## TASK TO CARRY OUT
Pull out every line in the entries below that contains the word "highest".

## DATA TO USE

= Beginning of Section =

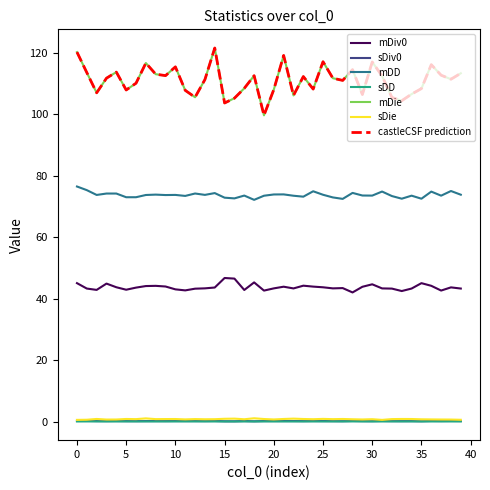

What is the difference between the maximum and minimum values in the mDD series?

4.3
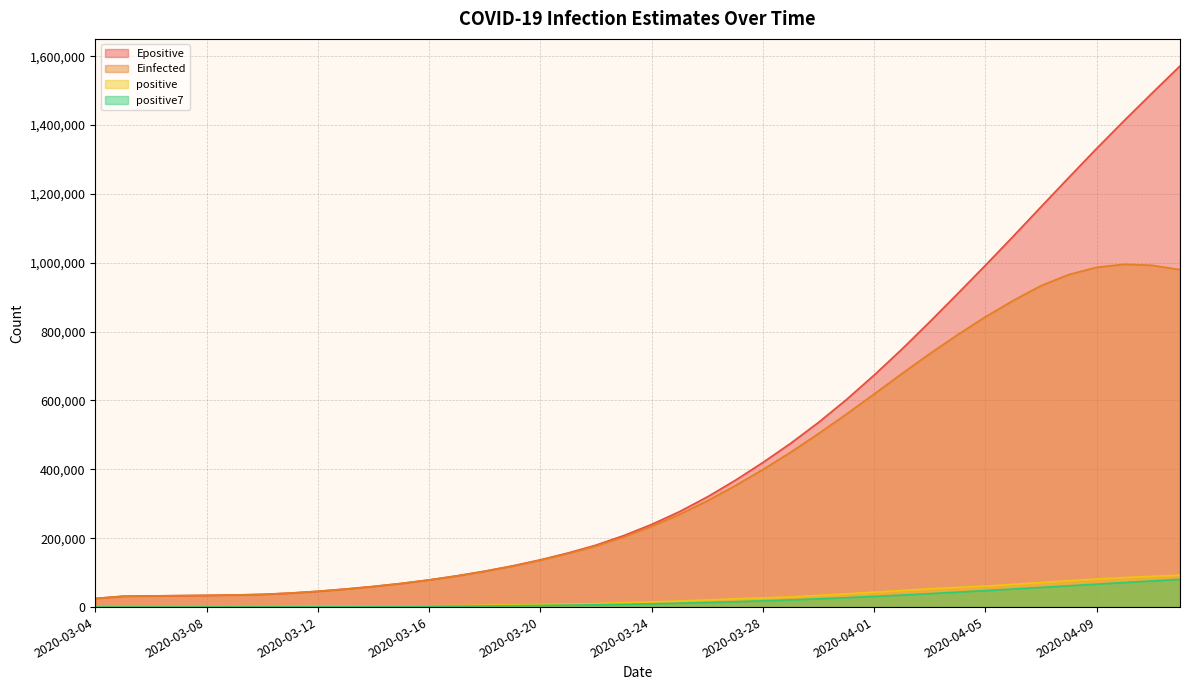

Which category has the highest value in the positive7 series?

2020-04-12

= End of Section =
= Beginning of Section =

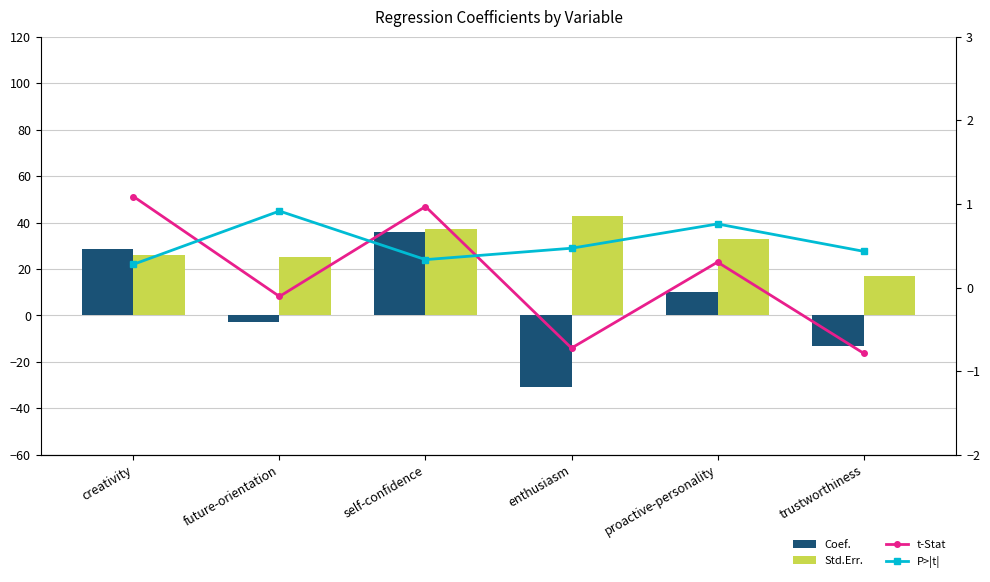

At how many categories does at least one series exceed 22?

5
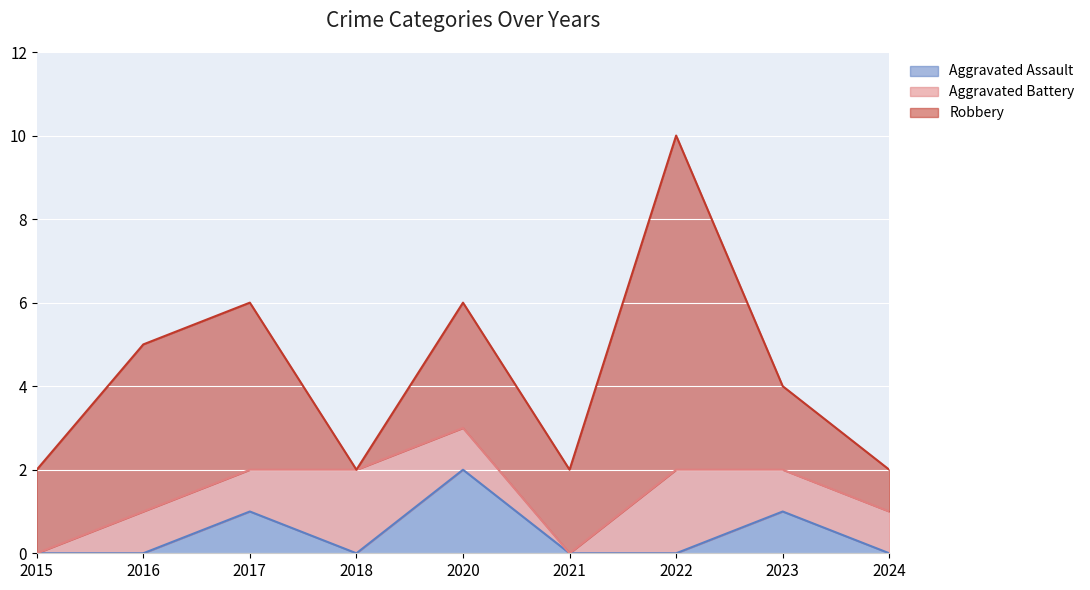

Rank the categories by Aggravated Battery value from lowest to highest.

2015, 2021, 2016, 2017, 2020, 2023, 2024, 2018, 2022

= End of Section =

## ANSWER TO THIS TASK
Which category has the highest value in the positive7 series?
Rank the categories by Aggravated Battery value from lowest to highest.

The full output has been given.